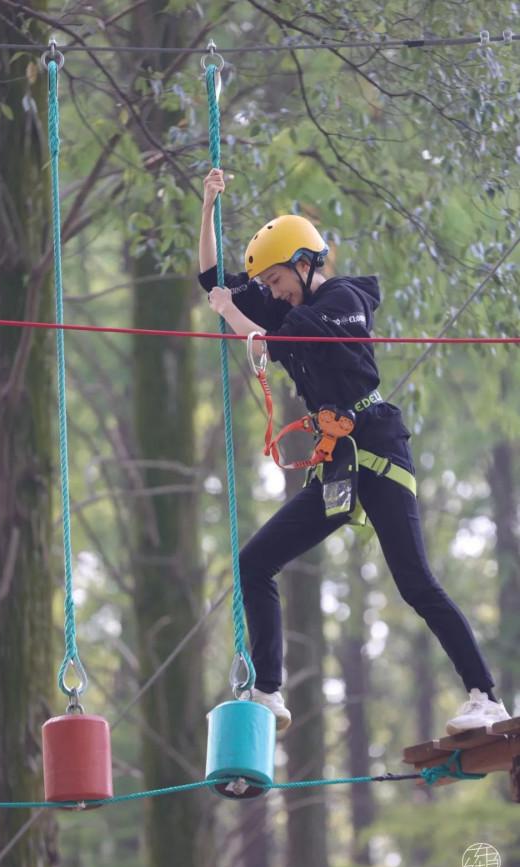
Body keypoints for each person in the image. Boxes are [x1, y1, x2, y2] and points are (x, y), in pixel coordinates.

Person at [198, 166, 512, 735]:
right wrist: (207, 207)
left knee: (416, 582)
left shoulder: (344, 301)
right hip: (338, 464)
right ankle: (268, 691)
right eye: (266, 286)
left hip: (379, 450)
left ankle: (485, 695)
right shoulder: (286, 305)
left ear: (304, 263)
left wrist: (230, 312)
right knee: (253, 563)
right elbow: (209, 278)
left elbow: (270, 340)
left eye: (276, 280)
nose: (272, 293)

—————

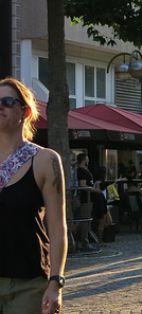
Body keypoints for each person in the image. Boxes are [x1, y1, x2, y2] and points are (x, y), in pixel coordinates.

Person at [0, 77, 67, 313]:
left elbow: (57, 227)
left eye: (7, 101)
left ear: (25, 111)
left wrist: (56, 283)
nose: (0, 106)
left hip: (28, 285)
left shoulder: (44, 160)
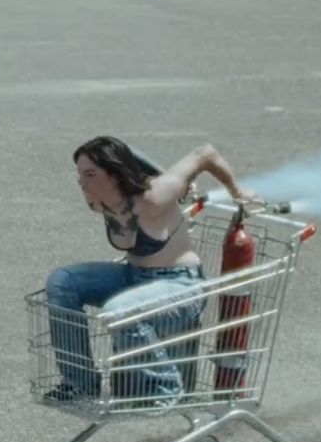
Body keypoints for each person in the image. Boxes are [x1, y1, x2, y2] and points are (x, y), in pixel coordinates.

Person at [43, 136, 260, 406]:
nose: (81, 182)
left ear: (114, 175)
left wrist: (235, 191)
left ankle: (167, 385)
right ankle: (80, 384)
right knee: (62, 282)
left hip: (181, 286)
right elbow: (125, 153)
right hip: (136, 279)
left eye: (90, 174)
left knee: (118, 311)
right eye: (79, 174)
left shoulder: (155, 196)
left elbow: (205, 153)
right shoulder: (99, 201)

—————

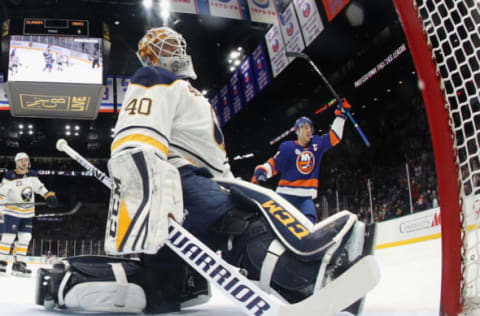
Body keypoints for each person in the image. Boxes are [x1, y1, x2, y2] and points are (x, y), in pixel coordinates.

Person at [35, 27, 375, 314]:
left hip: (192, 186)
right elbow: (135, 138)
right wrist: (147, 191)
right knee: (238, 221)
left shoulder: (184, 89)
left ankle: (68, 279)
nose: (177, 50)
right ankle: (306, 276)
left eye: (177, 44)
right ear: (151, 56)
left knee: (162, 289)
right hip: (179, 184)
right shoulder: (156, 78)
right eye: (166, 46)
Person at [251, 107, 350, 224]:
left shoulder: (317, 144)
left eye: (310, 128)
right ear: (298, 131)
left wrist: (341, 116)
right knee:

—————

In the entries above, find each line with the word "knee" and copy it.

_Answer area_.
left knee: (416, 582)
right knee: (253, 563)
right knee: (62, 282)
left knee: (118, 311)
right knee: (238, 221)
left knee: (162, 289)
right knee:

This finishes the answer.